Directions for this task. Please reproduce, word for word, the passage of the blog excerpt below that opens with the words containing "Filthy, Rotten Bastards." and closes with "this will unleash.".

Finally, 50 Coolest Song Parts. [link]

addendum: two wikipedia links found during post. relegated to the dustbin of the bottom of this post. [apocalypse] [psychohistory]

6.08.2004

Filthy, Rotten Bastards.

"The memo, prepared for Defense Secretary Donald H. Rumsfeld, also said that any executive branch officials, including those in the military, could be immune from domestic and international prohibitions against torture for a variety of reasons."

"The report then offers a series of legal justifications for limiting or disregarding antitorture laws and proposed legal defenses that government officials could use if they were accused of torture."

The fury this will unleash.

6.05.2004

Yo! I changed my photo. + SRL vol. II update

After experiencing technical difficulties with Blogger the other day I resigned myself to using the photo of me, reading a Rolling Stone [off-camera] while sitting on a futon [also off-camera] in front of a MSU Block-S Flag. But, after some tweaking and waiting I have put up a new pic. I cropped off the left-half of my face because it's just too scary to read something while I'm looking at you. [Strangely, some part of me feels that only half-a-face is even more sinister. Hmm.] I've got some pics where I'm not looking directly into the camera that I am still considering as replacements.

Information supplied.
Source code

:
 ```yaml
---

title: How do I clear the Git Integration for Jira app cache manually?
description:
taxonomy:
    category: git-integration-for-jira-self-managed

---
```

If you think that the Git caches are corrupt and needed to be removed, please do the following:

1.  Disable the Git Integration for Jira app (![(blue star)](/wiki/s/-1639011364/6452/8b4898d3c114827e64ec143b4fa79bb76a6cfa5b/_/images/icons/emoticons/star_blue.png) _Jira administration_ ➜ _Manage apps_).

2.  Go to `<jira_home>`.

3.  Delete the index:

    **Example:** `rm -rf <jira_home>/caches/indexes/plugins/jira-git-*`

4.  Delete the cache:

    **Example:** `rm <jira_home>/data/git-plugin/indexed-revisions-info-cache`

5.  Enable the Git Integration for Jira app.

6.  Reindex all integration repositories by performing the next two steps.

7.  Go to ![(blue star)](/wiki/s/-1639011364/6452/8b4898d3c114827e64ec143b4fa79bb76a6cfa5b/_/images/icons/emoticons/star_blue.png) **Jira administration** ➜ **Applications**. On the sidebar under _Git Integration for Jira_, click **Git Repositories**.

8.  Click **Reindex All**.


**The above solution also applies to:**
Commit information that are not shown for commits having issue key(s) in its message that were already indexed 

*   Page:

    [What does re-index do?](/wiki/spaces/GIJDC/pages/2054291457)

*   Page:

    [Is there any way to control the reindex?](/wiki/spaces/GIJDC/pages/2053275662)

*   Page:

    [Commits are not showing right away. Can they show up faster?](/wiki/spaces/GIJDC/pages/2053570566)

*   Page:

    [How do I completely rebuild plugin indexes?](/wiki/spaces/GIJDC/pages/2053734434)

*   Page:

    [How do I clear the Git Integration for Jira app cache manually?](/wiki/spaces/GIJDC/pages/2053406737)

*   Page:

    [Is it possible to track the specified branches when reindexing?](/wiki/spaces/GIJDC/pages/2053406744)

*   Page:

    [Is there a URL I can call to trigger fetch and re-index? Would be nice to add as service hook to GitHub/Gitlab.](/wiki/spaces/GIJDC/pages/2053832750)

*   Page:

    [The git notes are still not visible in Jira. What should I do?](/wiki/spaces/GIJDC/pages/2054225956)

Written response.
Filthy, Rotten Bastards.

"The memo, prepared for Defense Secretary Donald H. Rumsfeld, also said that any executive branch officials, including those in the military, could be immune from domestic and international prohibitions against torture for a variety of reasons."

"The report then offers a series of legal justifications for limiting or disregarding antitorture laws and proposed legal defenses that government officials could use if they were accused of torture."

The fury this will unleash.